Jacques Sapir: Absolutamente não houve fracasso algum de nenhuma esquerda dita radical. O que se viu e vê-se na Grécia é, de fato, um esclarecimento, uma clareada na situação. Mas se a esquerda radical não conseguir superar seus preconceitos e reticências, muito dos quais podem ser perfeitamente justificáveis, em relação aos movimentos soberanistas, se a aliança das "Frentes de Libertação Nacional" de que Fassina fala em seu apelo, fracassa, nesse caso, sim, há grande risco de os eleitores, em diferentes países joguem-se nos braços de movimentos extremistas. Por isso, e insisto nesse ponto, é preciso deixar de lado o sectarismo, os 'tribunais de opinião' e os xingamentos de vestiário.

Le Figaro: Yanis Varoufakis vai encontrar Arnaud Montebourg nesse fim de semana. Show midiático ou início de uma aliança promissora?

Jacques Sapir: Com certeza, as duas coisas! Com Arnaud Montebourg e Yanis Varoufakis, o espetáculo é garantido. Mas isso, que é da lógica das coisas, não é necessariamente um obstáculo. Erro grave seria, isso sim, ver aí apenas um show. De fato, o contexto desse encontro é muito real. Trata-se de associar segmentos das forças socialistas, a essa aliança que está em vias de tomar forma. 

Desse ponto de vista, é importante que Arnaud Montebourg esclareça logo, bem rapidamente, a sua posição quanto ao euro, porque, entre essa aliança antieuro e as forças sociais-liberais rapidamente já não haverá mais lugares. *****

* Jacques Sapir dirige o grupo de pesquisa Irses na FMSH, e co-organiza, com o Institut de prévision de l'économie nationale (IPEN-ASR) o seminário franco-russo sobre problemas financeiros e monetários do desenvolvimento da Rússia.

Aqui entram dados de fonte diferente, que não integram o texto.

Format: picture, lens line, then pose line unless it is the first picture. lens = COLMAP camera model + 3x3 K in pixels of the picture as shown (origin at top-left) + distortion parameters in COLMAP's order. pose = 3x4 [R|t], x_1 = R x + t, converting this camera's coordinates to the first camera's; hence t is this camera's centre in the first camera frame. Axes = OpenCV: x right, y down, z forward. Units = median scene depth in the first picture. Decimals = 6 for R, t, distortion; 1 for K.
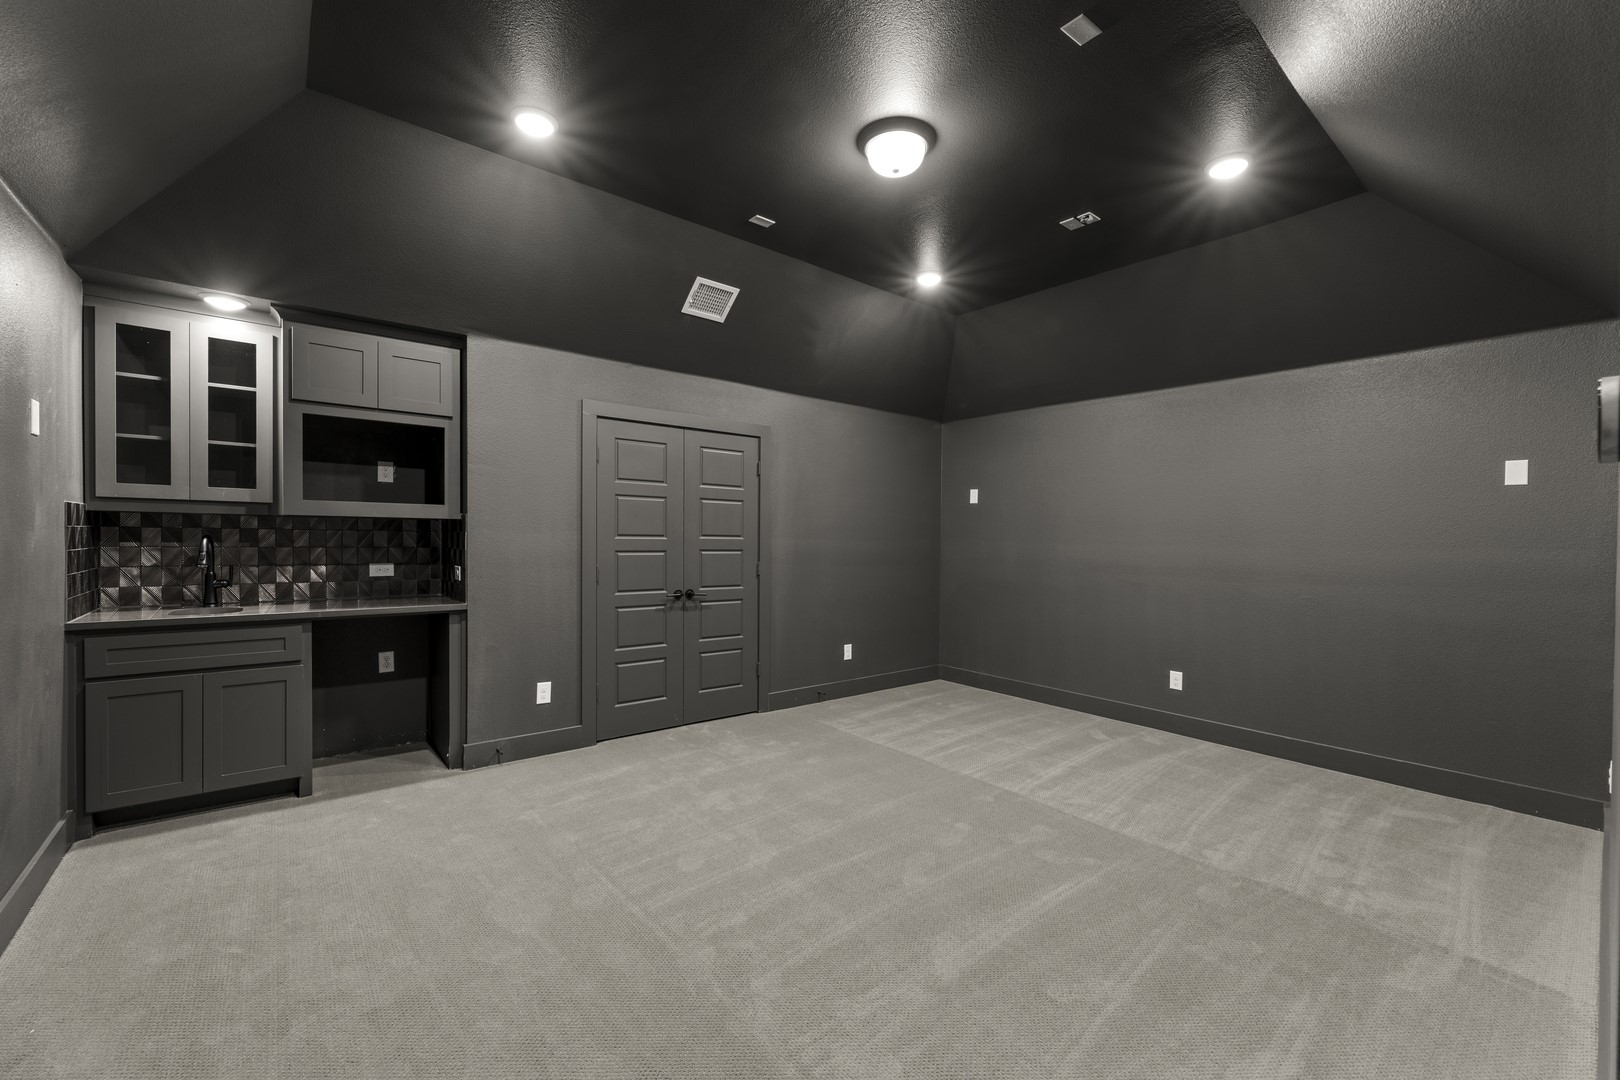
lens RADIAL K [[655.8, 0, 799.9], [0, 655.8, 542.0], [0, 0, 1]] dist [0.001937, 0.000384]
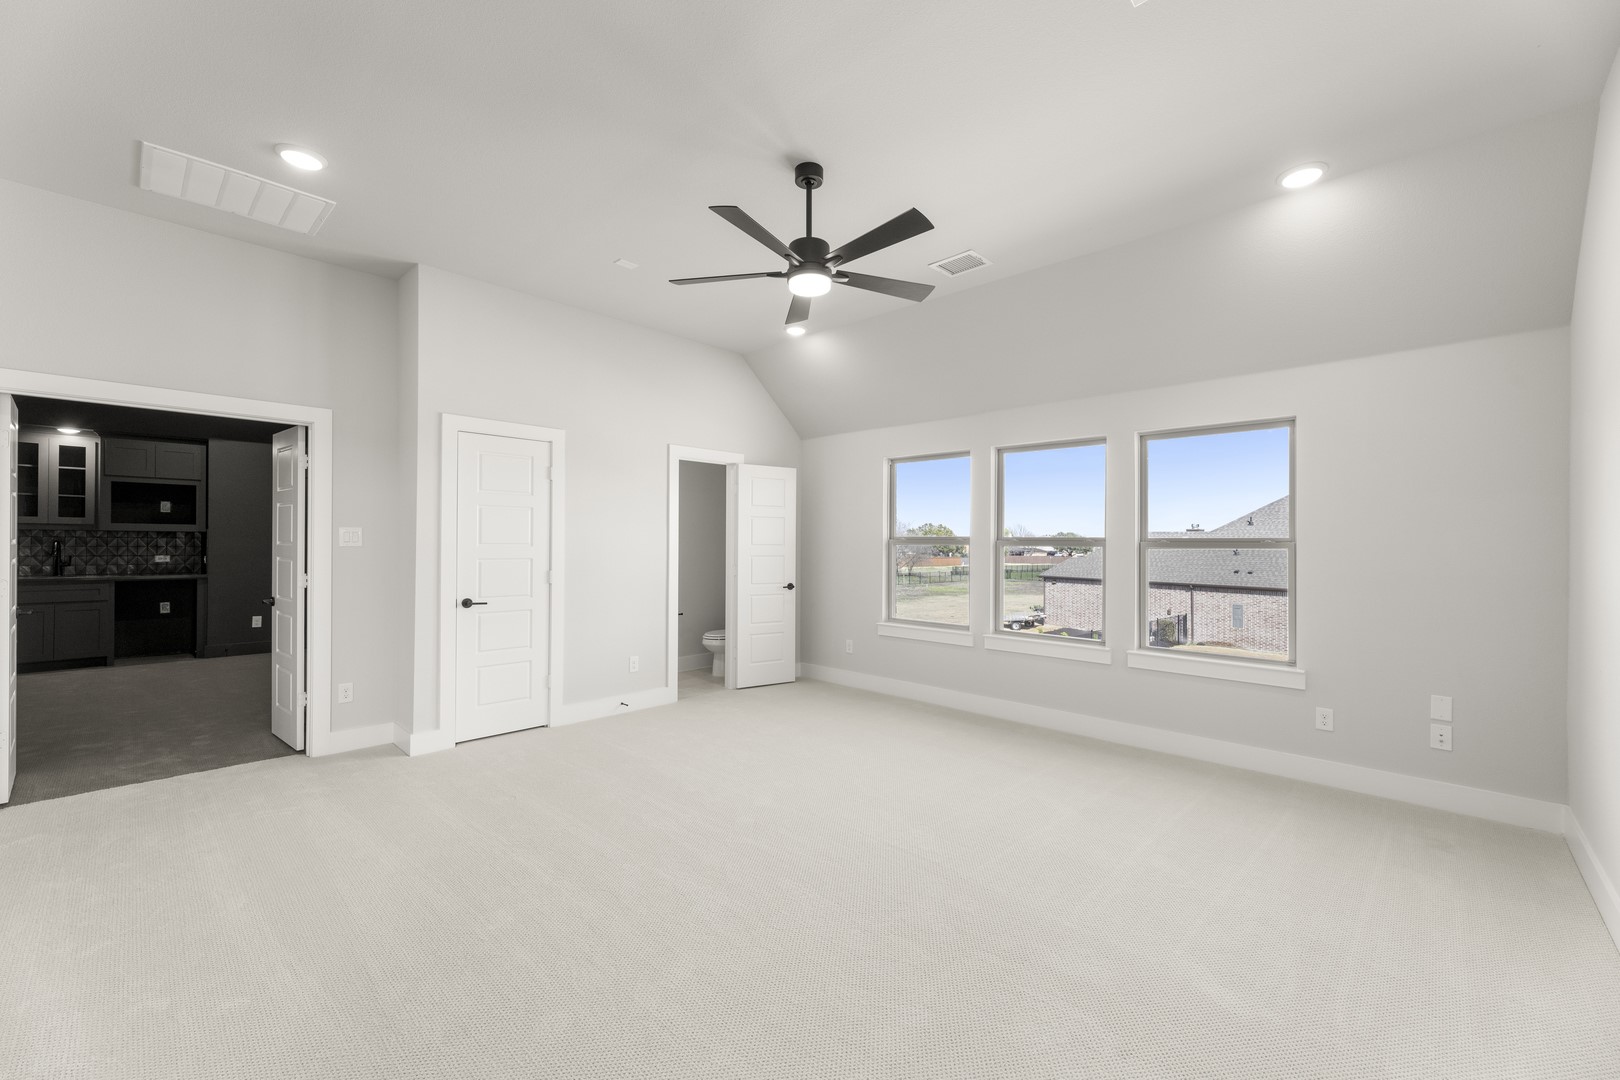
lens RADIAL K [[655.8, 0, 820.6], [0, 655.8, 538.0], [0, 0, 1]] dist [0.001937, 0.000384]
pose [[0.990036, -0.001156, 0.140807, 1.088858], [0.003040, 0.999909, -0.013164, 0.015462], [-0.140779, 0.013461, 0.989949, -1.275997]]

Publica regularmente em seu blog, RussEurope.

[1] Fassina S., "For an alliance of national liberation fronts", artigo publicado no Blog de Yanis Varoufakis por Stefano Fassina, membro do Parlamento, 27/7/2015.
[2] É expressão de Stefano Fassina traduzida do inglês, do artigo Fassina S., "For an alliance of national liberation fronts".